Greater Manchester Police Superintendent Ben Ewart has made it clear that the force treats all hate crime reports seriously.

He said: “Tackling hate crime in all our communities is a priority for Greater Manchester Police, as everyone should be able to go about their daily lives free from hate and abuse.

“Hate crime of any kind is never acceptable and to target someone because of any kind of disability is truly horrendous. 

"Unfortunately it is happening and it is under reported to the police.

"I want to encourage victims or those who have witnessed a hate crime, to come forward and report it.

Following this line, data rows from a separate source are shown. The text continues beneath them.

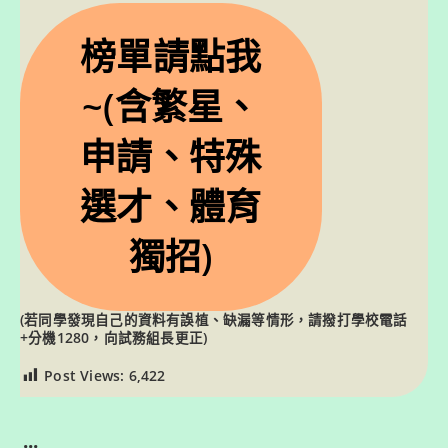
榜單請點我
~(含繁星、
申請、特殊
選才、體育
獨招)
(若同學發現自己的資料有誤植、缺漏等情形，請撥打學校電話
+分機1280，向試務組長更正)
Post Views:
6,422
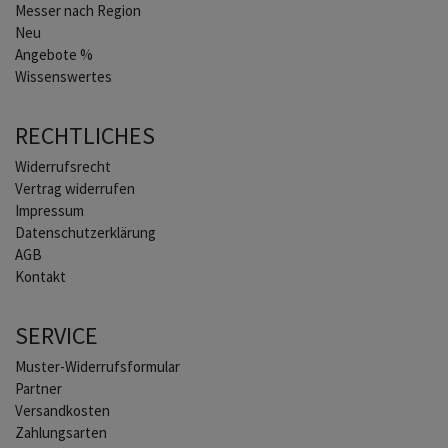
Messer nach Region
Neu
Angebote %
Wissenswertes
RECHTLICHES
Widerrufs­recht
Vertrag widerrufen
Impressum
Daten­schutz­erklärung
AGB
Kontakt
SERVICE
Muster-Widerrufsformular
Partner
Versandkosten
Zahlungsarten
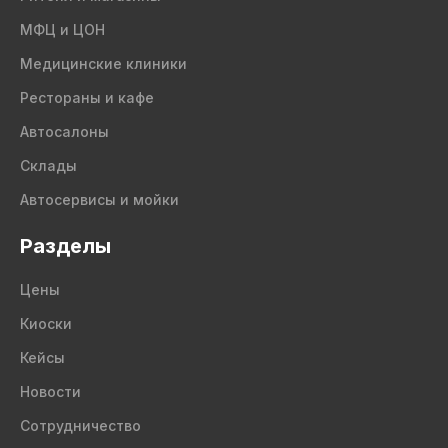
МФЦ и ЦОН
Медицинские клиники
Рестораны и кафе
Автосалоны
Склады
Автосервисы и мойки
Разделы
Цены
Киоски
Кейсы
Новости
Сотрудничество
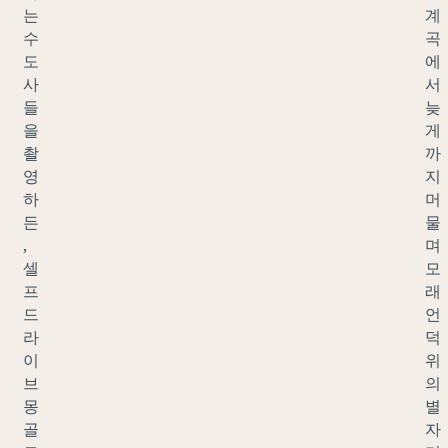
는
계
수
곡
도
에
사
서
들
늦
을
게
촬
까
영
지
하
머
든
물
,
며
셀
모
프
래
드
언
라
덕
이
위
브
의
몽
별
골
자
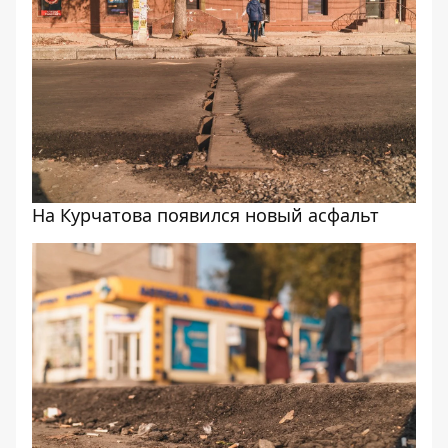
На Курчатова появился новый асфальт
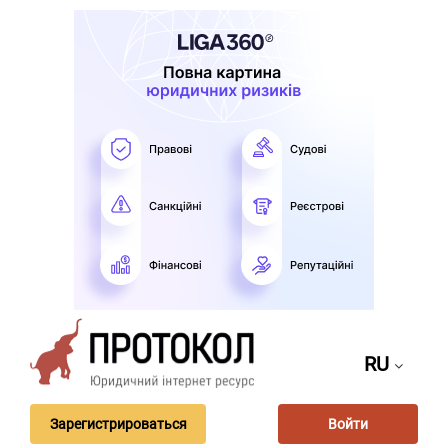
RU
Зарегистрироваться
Войти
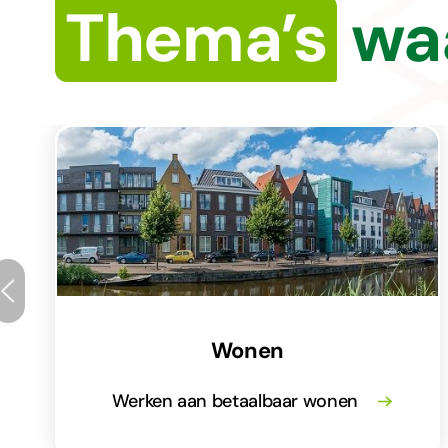
Thema’s
waa
Wonen
Werken aan betaalbaar wonen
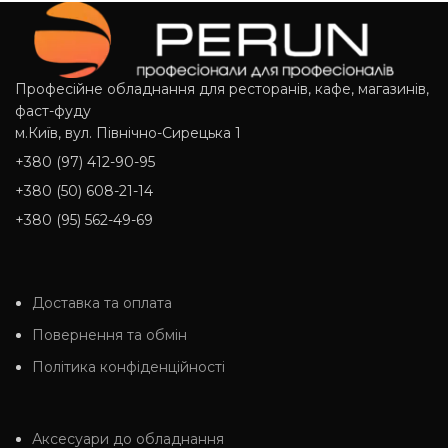
Професійне обладнання для ресторанів, кафе, магазинів,
фаст-фуду
м.Київ, вул. Північно-Сирецька 1
+380 (97) 412-90-95
+380 (50) 608-21-14
+380 (95) 562-49-69
Доставка та оплата
Повернення та обмін
Політика конфіденційності
Аксесуари до обладнання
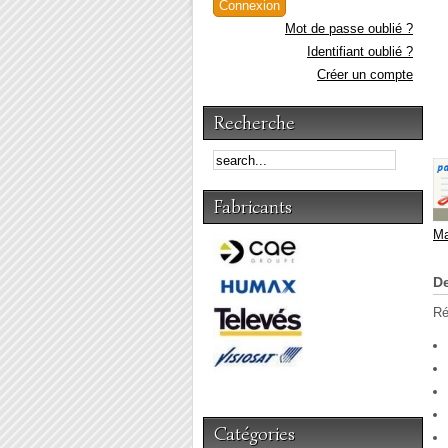
Mot de passe oublié ?
Identifiant oublié ?
Créer un compte
Recherche
Fabricants
Ma
De
Ré
Catégories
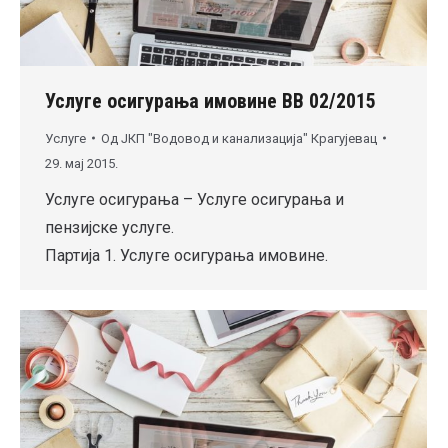
Услуге осигурања имовине ВВ 02/2015
Услуге
Од
ЈКП "Водовод и канализација" Крагујевац
29. мај 2015.
Услуге осигурања – Услуге осигурања и
пензијске услуге.
Партија 1. Услуге осигурања имовине.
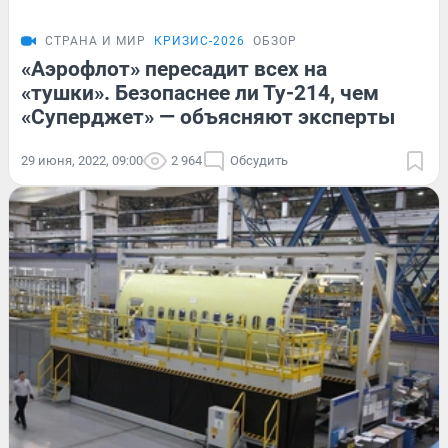
СТРАНА И МИР
КРИЗИС-2026
ОБЗОР
«Аэрофлот» пересадит всех на
«тушки». Безопаснее ли Ту-214, чем
«Суперджет» — объясняют эксперты
29 июня, 2022, 09:00
2 964
Обсудить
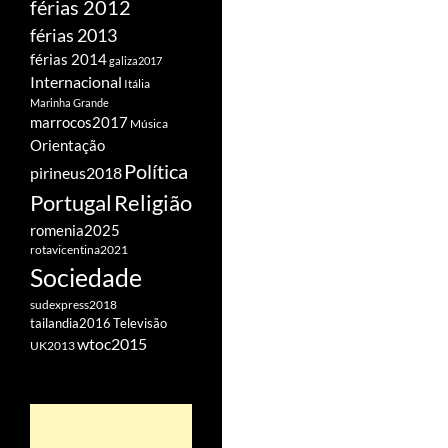
férias 2012
férias 2013
férias 2014
galiza2017
Internacional
Itália
Marinha Grande
marrocos2017
Música
Orientação
Política
pirineus2018
Portugal
Religião
romenia2025
rotavicentina2021
Sociedade
sudexpress2018
tailandia2016
Televisão
wtoc2015
UK2013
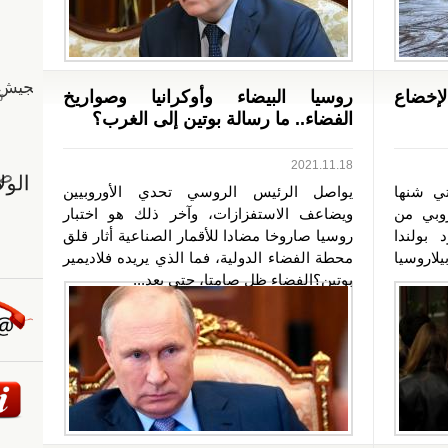
لإخضاع
روسيا البيضاء وأوكرانيا وصواريخ
الفضاء.. ما رسالة بوتين إلى الغرب؟
2021.11.18
تي شنها
يواصل الرئيس الروسي تحدي الأوروبيين
روبي من
ويضاعف الاستفزازات، وآخر ذلك هو اختبار
بولندا
روسيا صاروخا مضادا للأقمار الصناعية أثار قلق
لاروسيا
محطة الفضاء الدولية، فما الذي يريده فلاديمير
بوتين؟الفضاء ظل صامتا، حتى بعد...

"I can assure you that each report is taken seriously and support is available for victims.

"You can report a hate crime incident to Greater Manchester Police via the online reporting facility at gmp.police.uk or by visiting www.letsendhatecrime.com to report or receive help and support. In an emergency always dial 999.

“As a force we will continue to work with our communities, local authorities, community groups and other partners, and attend regular meetings to discuss the concerns of the disability so that we can work alongside them to improve the service we deliver."